Meta n’a pas encore lancé les balises pour signaler les contenus créés avec l’intelligence artificielle, mais promeut maintenant aussi des images trompeuses qui mettent en danger les utilisateurs. Les fraudeurs cherchent en effet leurs victimes parmi les commentaires, essayent souvent de voler des données, des comptes ou de vendre des produits inexistants.

FACEBOOK | Statue de Jésus faite de spaghetti (photo générée par l’IA)
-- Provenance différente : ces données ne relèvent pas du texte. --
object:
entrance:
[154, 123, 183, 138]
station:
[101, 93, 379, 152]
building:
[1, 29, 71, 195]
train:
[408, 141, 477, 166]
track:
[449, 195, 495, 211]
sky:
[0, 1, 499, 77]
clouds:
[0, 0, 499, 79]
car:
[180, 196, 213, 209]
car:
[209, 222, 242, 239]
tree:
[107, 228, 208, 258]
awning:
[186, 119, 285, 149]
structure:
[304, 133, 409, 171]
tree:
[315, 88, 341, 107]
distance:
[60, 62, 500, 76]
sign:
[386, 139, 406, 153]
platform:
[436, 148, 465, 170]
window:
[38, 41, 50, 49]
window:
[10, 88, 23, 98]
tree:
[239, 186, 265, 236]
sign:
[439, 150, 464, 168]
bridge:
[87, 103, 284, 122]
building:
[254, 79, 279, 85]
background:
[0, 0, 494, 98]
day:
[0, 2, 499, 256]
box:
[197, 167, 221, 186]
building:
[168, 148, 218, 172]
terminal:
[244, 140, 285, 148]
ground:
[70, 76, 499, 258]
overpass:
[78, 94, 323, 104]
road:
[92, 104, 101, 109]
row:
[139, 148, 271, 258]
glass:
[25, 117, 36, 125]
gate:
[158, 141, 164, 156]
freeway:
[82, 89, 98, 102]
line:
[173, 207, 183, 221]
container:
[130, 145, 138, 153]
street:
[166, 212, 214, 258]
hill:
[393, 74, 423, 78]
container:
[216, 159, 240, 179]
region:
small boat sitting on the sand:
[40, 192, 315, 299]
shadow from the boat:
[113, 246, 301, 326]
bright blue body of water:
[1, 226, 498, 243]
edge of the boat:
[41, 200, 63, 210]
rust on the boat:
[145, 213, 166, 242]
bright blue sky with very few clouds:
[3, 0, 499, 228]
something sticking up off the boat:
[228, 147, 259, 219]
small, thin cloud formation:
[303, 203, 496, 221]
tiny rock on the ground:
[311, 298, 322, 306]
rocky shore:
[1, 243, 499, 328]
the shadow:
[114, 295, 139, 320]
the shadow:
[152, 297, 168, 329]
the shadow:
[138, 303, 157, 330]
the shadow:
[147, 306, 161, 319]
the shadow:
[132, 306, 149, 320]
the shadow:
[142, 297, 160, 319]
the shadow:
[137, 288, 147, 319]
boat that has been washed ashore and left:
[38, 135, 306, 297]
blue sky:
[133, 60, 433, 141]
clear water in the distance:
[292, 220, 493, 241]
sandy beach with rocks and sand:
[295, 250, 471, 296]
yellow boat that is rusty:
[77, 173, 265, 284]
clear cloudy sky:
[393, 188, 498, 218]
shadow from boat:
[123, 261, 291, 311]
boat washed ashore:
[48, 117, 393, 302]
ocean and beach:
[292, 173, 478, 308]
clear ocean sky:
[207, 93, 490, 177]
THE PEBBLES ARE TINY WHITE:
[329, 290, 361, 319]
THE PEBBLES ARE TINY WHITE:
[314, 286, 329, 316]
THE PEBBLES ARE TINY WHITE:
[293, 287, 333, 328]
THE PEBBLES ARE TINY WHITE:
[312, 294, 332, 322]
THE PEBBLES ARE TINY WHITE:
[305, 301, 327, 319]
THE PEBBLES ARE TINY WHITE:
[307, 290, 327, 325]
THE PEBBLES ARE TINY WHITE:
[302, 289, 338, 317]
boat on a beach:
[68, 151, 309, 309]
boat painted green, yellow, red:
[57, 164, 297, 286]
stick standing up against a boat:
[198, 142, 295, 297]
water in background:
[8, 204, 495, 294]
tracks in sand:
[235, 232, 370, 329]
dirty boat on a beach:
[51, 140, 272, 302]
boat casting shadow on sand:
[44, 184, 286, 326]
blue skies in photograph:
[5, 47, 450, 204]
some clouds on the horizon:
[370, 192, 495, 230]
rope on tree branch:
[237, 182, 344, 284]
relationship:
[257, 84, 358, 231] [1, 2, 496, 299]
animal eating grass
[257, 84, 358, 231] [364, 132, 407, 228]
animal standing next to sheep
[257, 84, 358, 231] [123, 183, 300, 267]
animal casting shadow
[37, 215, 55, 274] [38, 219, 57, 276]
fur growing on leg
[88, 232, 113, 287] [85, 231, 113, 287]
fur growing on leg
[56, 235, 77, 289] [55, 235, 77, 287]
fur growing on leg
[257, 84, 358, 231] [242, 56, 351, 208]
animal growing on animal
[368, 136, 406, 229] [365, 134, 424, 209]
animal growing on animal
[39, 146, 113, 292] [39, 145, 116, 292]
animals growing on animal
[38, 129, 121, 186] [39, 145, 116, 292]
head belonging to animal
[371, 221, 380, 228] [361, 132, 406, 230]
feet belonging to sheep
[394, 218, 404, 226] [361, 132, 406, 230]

Des algorithmes de recommandation sur les réseaux sociaux propagent des images étranges générées par l’intelligence artificielle sur le thème religieux. Les photos sont devenues virales surtout sur Facebook, accumulant des likes et des files de « Amen » parmi les commentaires (probablement écrits par des bots). Elles ont reçu des centaines de millions d’interactions sur la plateforme, selon une nouvelle analyse de l’Observatoire Internet de Stanford qui a étudié 120 pages de ce type. Des pages gérées par des spammeurs et des fraudeurs.
« Les images sont captivantes : certaines sont belles, certaines sensationnelles, et certaines sont tout simplement étranges », explique Renée DiResta, chercheuse à l’Université de Stanford et auteure de l’étude. « Les images de Jésus sont devenues une ressource facile pour attirer l’attention, et en réalité la publication de contenus générés par l’intelligence artificielle est récompensée par les systèmes de recommandation qui semblent promouvoir les images », ajoute DiResta.
Ces pages sont devenues une sorte de test pour les fraudeurs : ceux qui interagissent sans reconnaître l’intervention de l’IA sont des cibles plus faciles. Ils visent et écrivent. Au-delà des images étranges, tout devient plus alarmant lorsque l’on commence à lire les commentaires.
Que disent les publications sur Facebook
Les images se concentrent sur le même thème et leur esthétique est homogène, sur-saturée avec des couleurs vives. Souvent à côté des étranges statues de Jésus, il y a aussi des enfants et la légende dit « merveilleuses œuvres de ces enfants d’Afrique », ou « le meilleur artiste du village ». Sous l’image, un enfant noir se tient près d’un Jésus Christ fait de spaghetti, et ils écrivent : « Merci à tous ceux qui apprécient mon art ». Aucune image ne porte une étiquette signalant sa nature artificielle.
Par-delà la nouvelle tendance religieuse, différentes pages Facebook tentent de rompre l’algorithme en publiant des photos d’enfants, d’animaux et de paysages. « Les pages traversent souvent des périodes de tendances, par exemple avec des sculptures de neige, des morceaux de pastèque découpés, des plats de sushi disposés artistiquement, ils ont tous un style très similaire », lit-on dans l’article.

Comment fonctionne l’arnaque
L’arnaque est sous les yeux de tous. Les administrateurs de la page cherchent en effet leurs victimes parmi les commentaires. Les utilisateurs qui écrivent sous les publications sont contactés par des messages similaires : « Je suis français et il y a plus de 13 ans que mon mari est décédé dans un accident de voiture. Après sa mort, j’ai hérité de la fortune de mon mari. Compte tenu de mon âge avancé et de mon état de santé, j’ai décidé d’aider financièrement les personnes qui ont besoin d’une aide financière pour leurs besoins, puisque je n’ai pas d’enfants qui pourraient bénéficier de mon héritage et je ne veux pas que le gouvernement gèle ma richesse après ma mort. Donc, si vous êtes intéressé par une activité économique, envoyez-moi un message », accompagné du numéro de téléphone.
« Les comptes frauduleux interagissent occasionnellement avec les commentateurs crédules sur les publications, demandant parfois des informations personnelles à leur sujet, d’autres fois ils essaient de vendre des produits qui n’existent pas », peut-on lire dans l’étude. « Le mécanisme de sélection est simple, si quelqu’un croit que ces fausses images sont vraies, il est probablement plus naïf et plus facile à tromper ».
Le paradoxe de Meta
« Nous soupçonnons que ces niveaux élevés d’engagement sont en partie guidés par l’algorithme de recommandation de Facebook », explique DiResta. En effet, Meta a modifié il y a deux ans son algorithme pour rendre ses réseaux sociaux plus similaires à TikTok. L’objectif était « d’aider les personnes à trouver et à profiter de contenus intéressants, qu’ils aient été produits par des personnes à qui ils sont connectés ou non ».
En d’autres termes, créer une section « Pour vous ». Actuellement, parmi les recommandations, se trouvent également des sculptures de Jésus faites de calamars, de moules et de crevettes, et c’est un problème. Meta n’a pas encore lancé les balises pour l’intelligence artificielle, mais maintenant elle promeut également des contenus trompeurs qui mettent en danger les utilisateurs.